Bundeswehr-Reform:

Soldaten sagen leise Servus

Abschied ist ein scharfes Schwert: Nach 75 Jahren zieht sich das Militär aus Fünfeichen zurück. Das Feldjägerbataillon 151 wird zuerst aufgelöst, die Fernmelder folgen. Was bleibt?

Zum Tag der offenen Tür in der Kaserne Fünfeichen konnte auch der Fuhrpark begutachtet werden.
S. Haerter Zum Tag der offenen Tür in der Kaserne Fünfeichen konnte auch der Fuhrpark begutachtet werden.

Von Wehmut ist in Fünfeichen nicht viel zu spüren. Zumindest nicht sichtbar. Dabei ist hier gerade nicht mehr und nicht weniger als der Anfang vom Ende des Militärstandortes eingeläutet worden: Ende des Monats wird das hier stationierte Feldjägerbataillons 151 aufgelöst, und zum 31. März 2016 ist dann auch das ebenfalls hier ansässige Fernmeldebataillon 801 Geschichte. So hat es das Verteidigungsministerium vor zwei Jahren beschlossen, und so wird es gemacht.
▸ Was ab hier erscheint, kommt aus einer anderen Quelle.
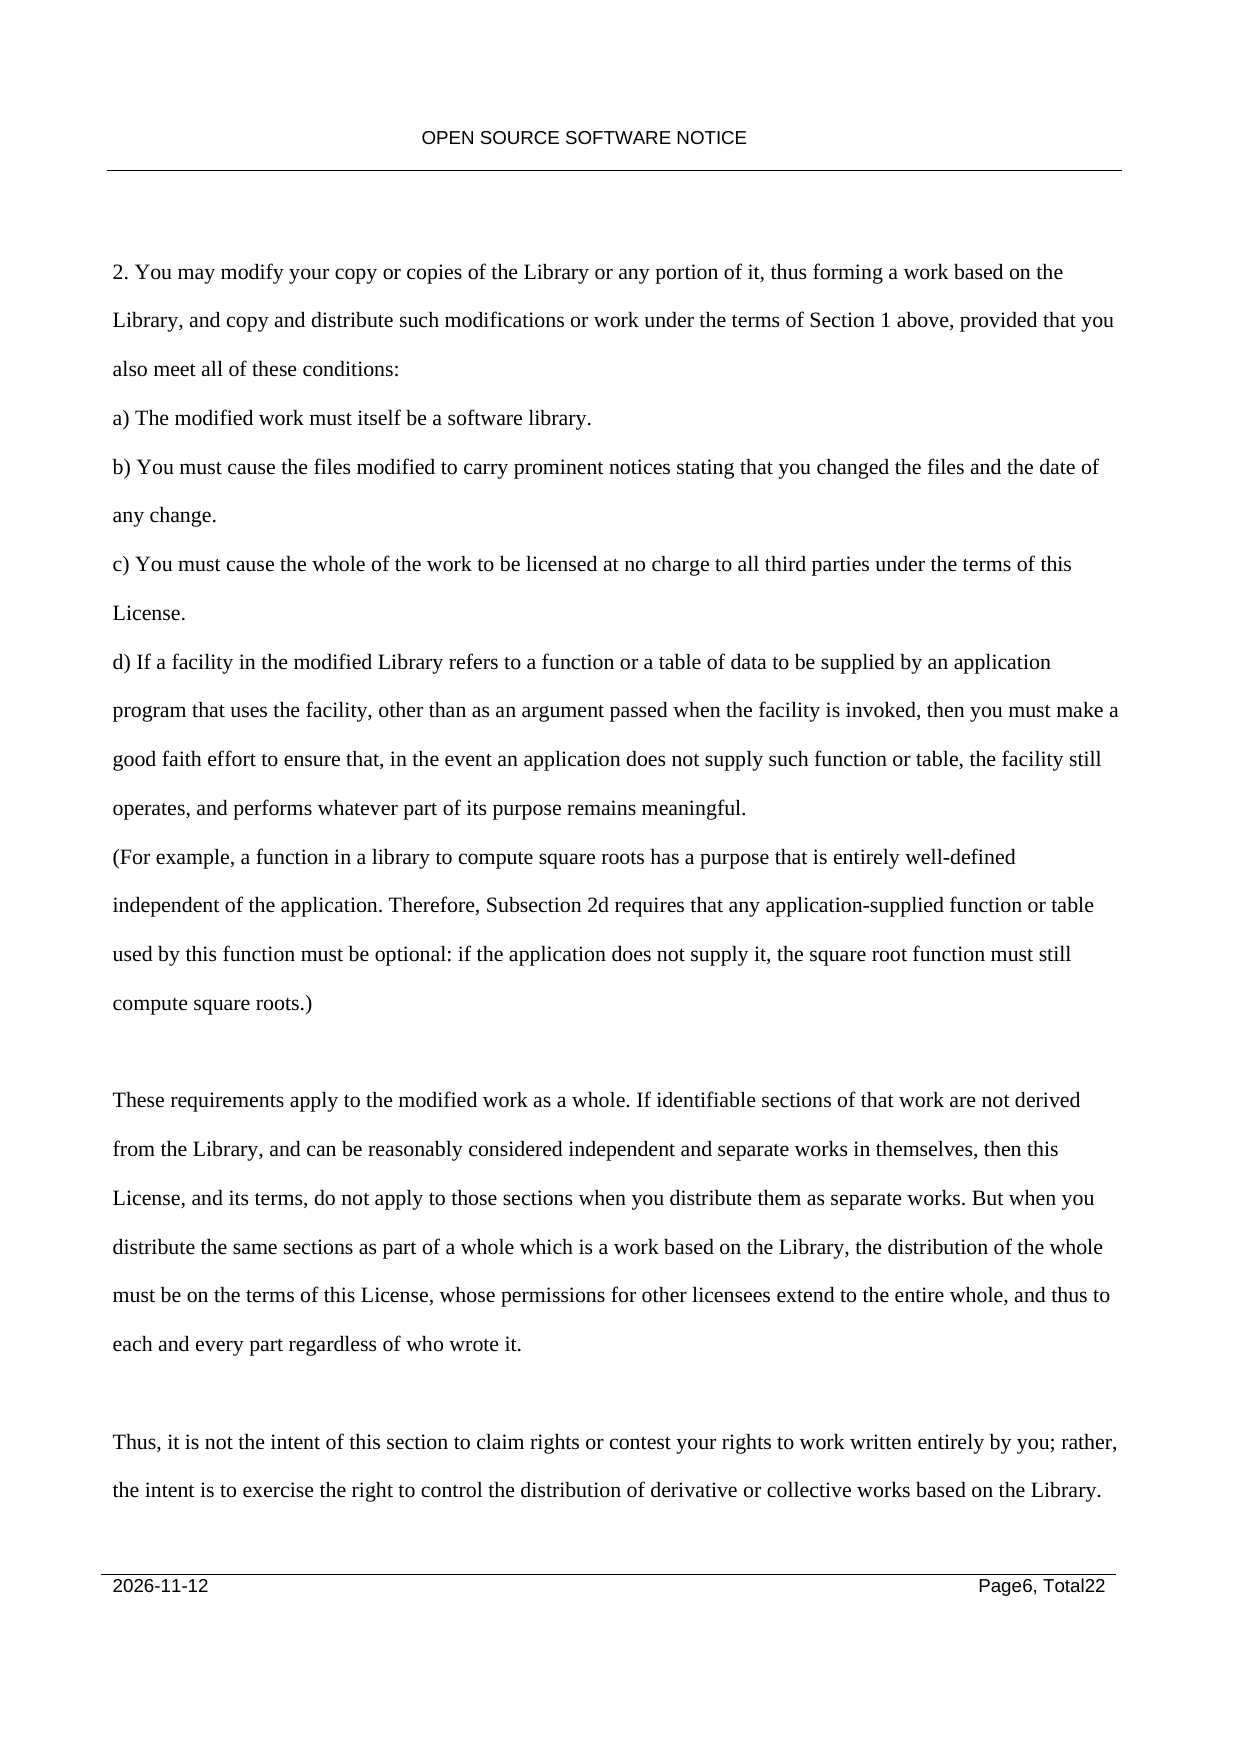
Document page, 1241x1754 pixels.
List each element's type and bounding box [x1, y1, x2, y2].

text [112, 206, 1128, 1506]
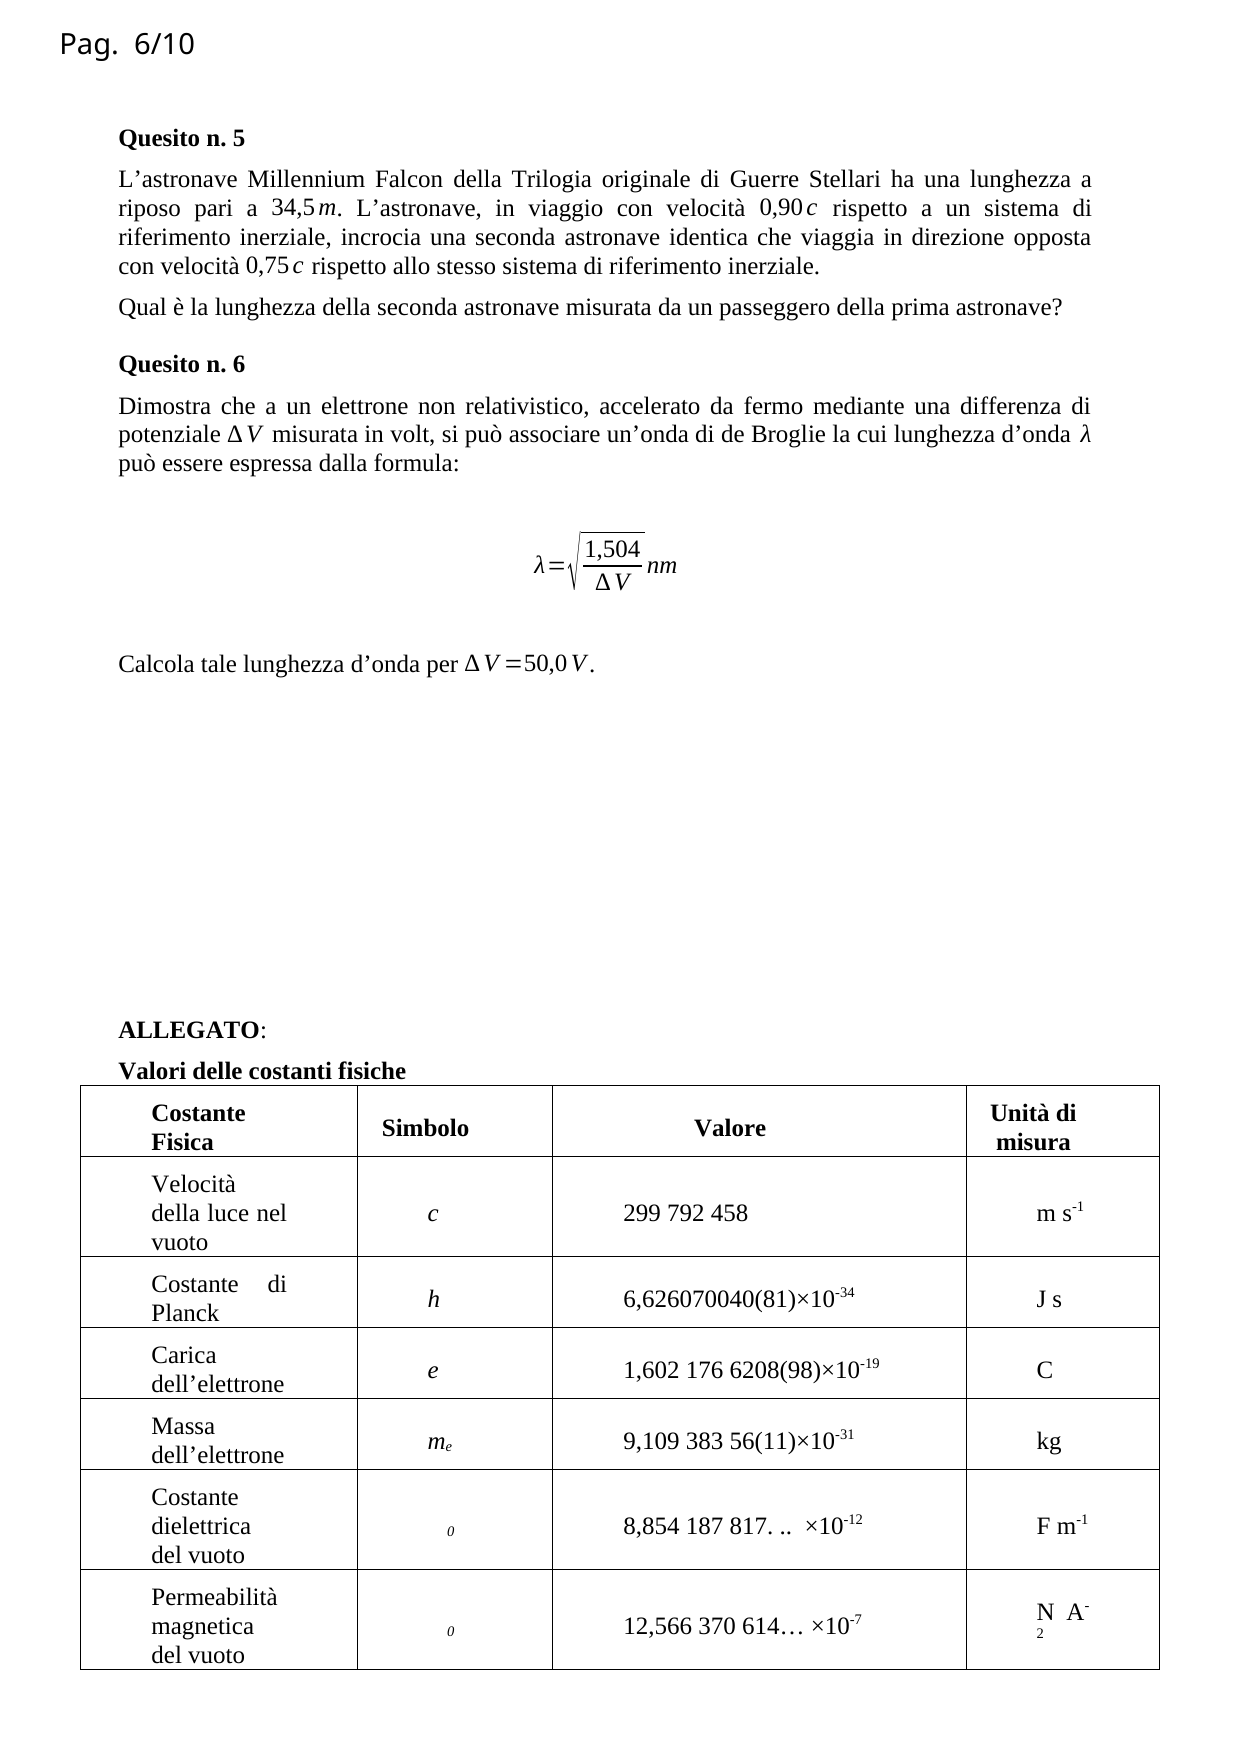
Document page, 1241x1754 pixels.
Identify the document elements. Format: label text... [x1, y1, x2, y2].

table_header Costante Fisica [81, 1086, 357, 1156]
table_cell J s [967, 1257, 1159, 1327]
text Dimostra che a un elettrone non relativistico, accelerato da fermo mediante una differenza di potenziale misurata in volt, si può associare un’onda di de Broglie la cui lunghezza d’onda può essere espressa dalla formula: [118, 391, 1092, 477]
table_header Unità di misura [967, 1086, 1159, 1156]
table_cell 299 792 458 [553, 1157, 966, 1256]
table_cell Velocità della luce nel vuoto [81, 1157, 357, 1256]
table_cell 8,854 187 817. .. ×10-12 [553, 1470, 966, 1569]
table_cell m s-1 [967, 1157, 1159, 1256]
text Valori delle costanti fisiche [118, 1056, 1122, 1085]
table_cell Costante dielettrica del vuoto [81, 1470, 357, 1569]
text Calcola tale lunghezza d’onda per . [118, 649, 1092, 677]
text ALLEGATO: [118, 1015, 1122, 1044]
table_cell 0 [358, 1570, 552, 1668]
table_cell h [358, 1257, 552, 1327]
table_cell 9,109 383 56(11)×10-31 [553, 1399, 966, 1469]
table_cell kg [967, 1399, 1159, 1469]
table_cell 6,626070040(81)×10-34 [553, 1257, 966, 1327]
text Quesito n. 6 [118, 349, 1093, 378]
table_cell 0 [358, 1470, 552, 1569]
table_cell Costante di Planck [81, 1257, 357, 1327]
table_cell 12,566 370 614… ×10-7 [553, 1570, 966, 1668]
table_cell Permeabilità magnetica del vuoto [81, 1570, 357, 1668]
table_cell N A-2 [967, 1570, 1159, 1668]
table_cell me [358, 1399, 552, 1469]
text Qual è la lunghezza della seconda astronave misurata da un passeggero della prima astronave? [118, 292, 1092, 321]
table_header Simbolo [358, 1086, 552, 1156]
table_cell F m-1 [967, 1470, 1159, 1569]
text L’astronave Millennium Falcon della Trilogia originale di Guerre Stellari ha una lunghezza a riposo pari a . L’astronave, in viaggio con velocità rispetto a un sistema di riferimento inerziale, incrocia una seconda astronave identica che viaggia in direzione opposta con velocità rispetto allo stesso sistema di riferimento inerziale. [118, 164, 1092, 279]
table_cell C [967, 1328, 1159, 1398]
table_cell c [358, 1157, 552, 1256]
table_cell e [358, 1328, 552, 1398]
table_header Valore [553, 1086, 966, 1156]
table_cell Carica dell’elettrone [81, 1328, 357, 1398]
table_cell Massa dell’elettrone [81, 1399, 357, 1469]
table_cell 1,602 176 6208(98)×10-19 [553, 1328, 966, 1398]
text Quesito n. 5 [118, 123, 1093, 152]
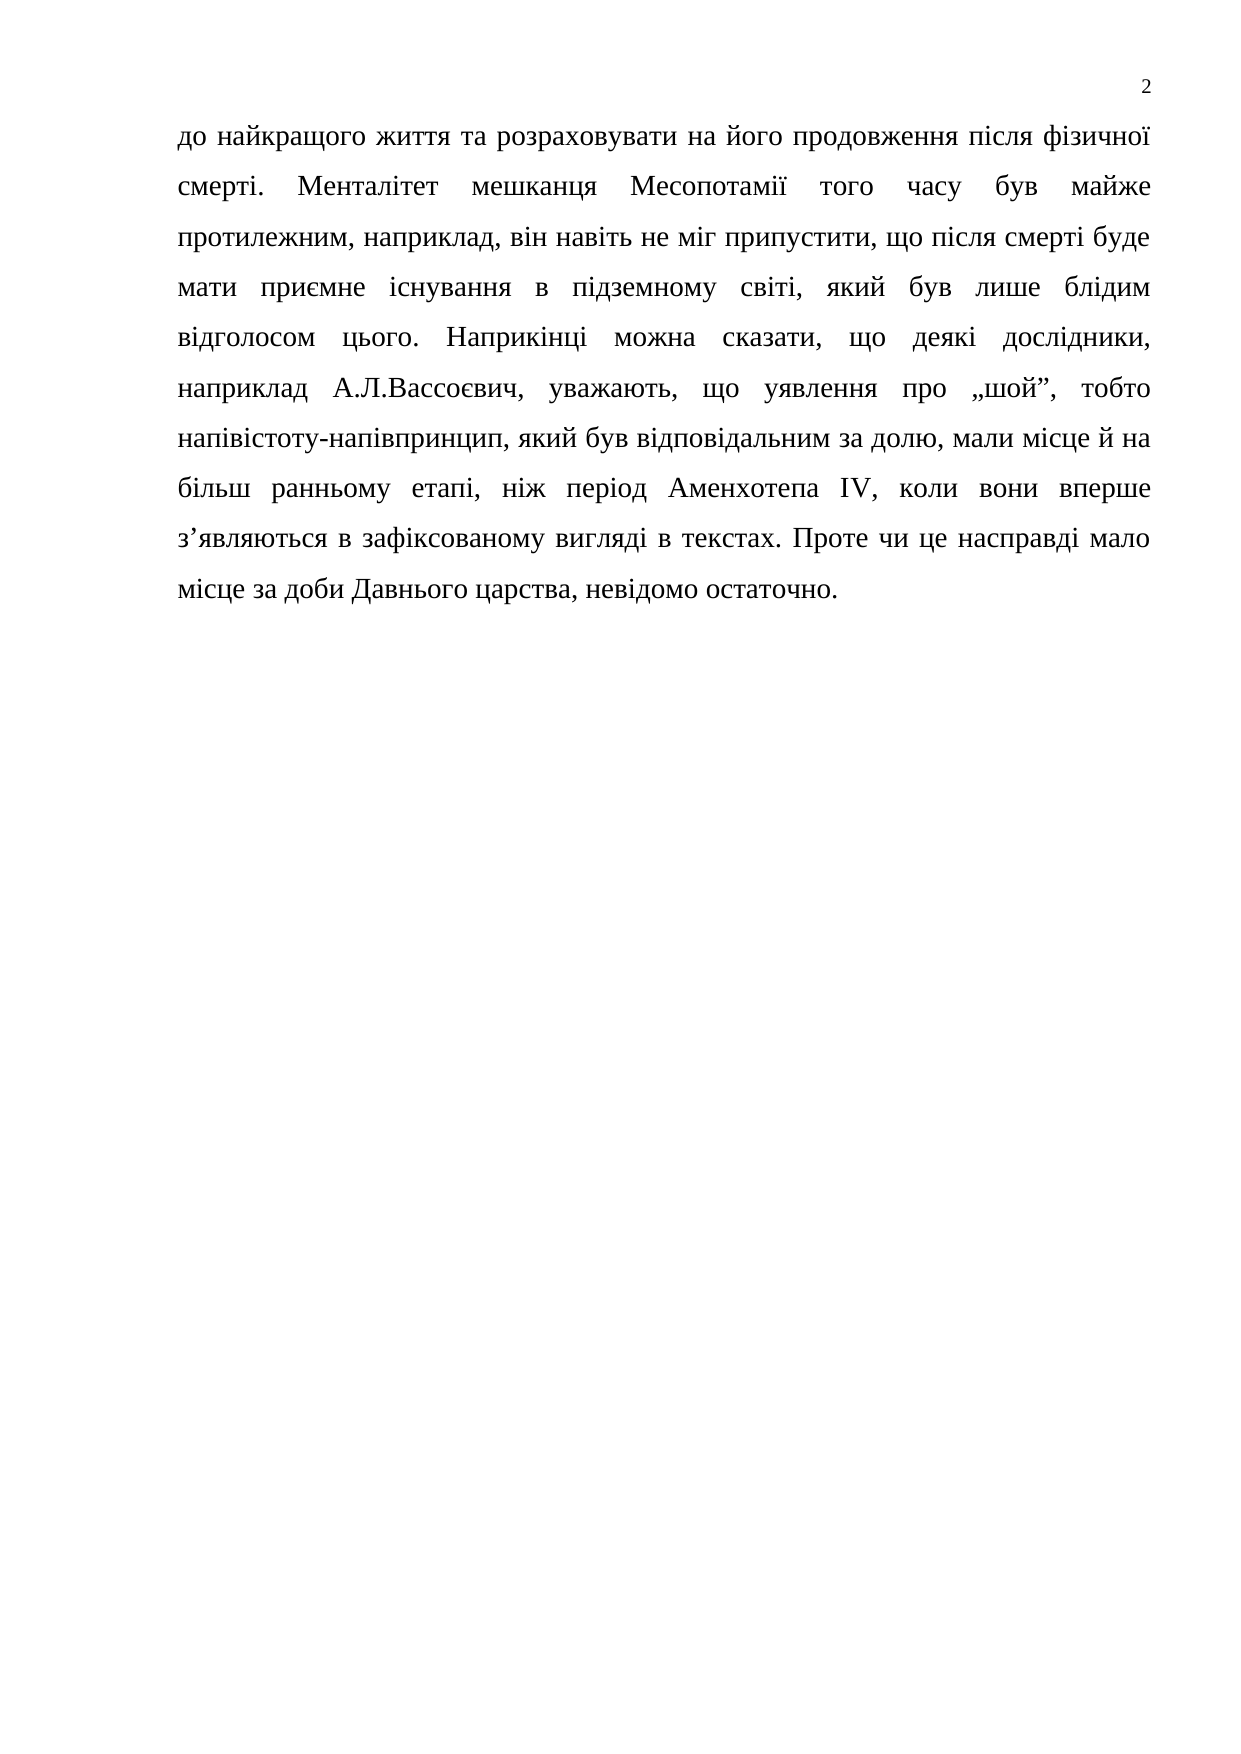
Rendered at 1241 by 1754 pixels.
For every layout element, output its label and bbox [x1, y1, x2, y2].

Knapp die Hälfte der 1160 Soldaten, die in Neubrandenburg stationiert waren, ziehen ab, der Rest wird sich auf den Standort Tollensekaserne im Stadtgebiet konzentrieren, wo bereits kräftig für die neue Struktur umgebaut wird. Dorthin zieht der Stab der Panzergrenadierbrigade 41 „Vorpommern“, die derzeit noch in Torgelow stationiert ist.

75 Jahre, nachdem die letzte Besitzerin des ehemaligen Gutes Fünfeichen, Olga von Maltzahn, das Gelände an die Wehrmacht verkauft hatte, endet damit die überaus wechselvolle Militärgeschichte des kleinsten Neubrandenburger Stadtteils. Dann kann die sogenannte Konversion beginnen, also die Umwandlung militärischer in zivile Liegenschaften. „Aber das ist eine Baustelle zwischen der Bundesanstalt für Immobilienaufgaben und dem Landkreis“, sagt Oberstleutnant Frank Töpfer, der Standortälteste Neubrandenburg.

Für Neubrandenburg und das Umland wird der Abzug vermutlich spürbarer: „Für die ganze Region ziehen diese Standortentscheidungen Einschnitte nach sich. Für zahlreiche Dienstleistungsunternehmen sowie für viele Lebensbereiche in unserer Stadt, wie zum Beispiel den Kultur- und Sportbereich, ist der Abzug der Bundeswehr mit starken Verlusten verbunden“, so Oberbürgermeister Paul Krüger.

Doch da Befehl nun mal Befehl ist, gibt es beim Tag der offenen Tür in der Kaserne Fünfeichen auch keine Krokodilstränen zu besichtigen. Beide Bataillone hatten zum Tag der offenen Tür geladen, um „Dankeschön zu sagen, mit den Besuchern ins Gespräch zu kommen und ihnen Einblicke in unsere Arbeit zu geben“, wie Oberstleutnant Frank Töpfer sagte.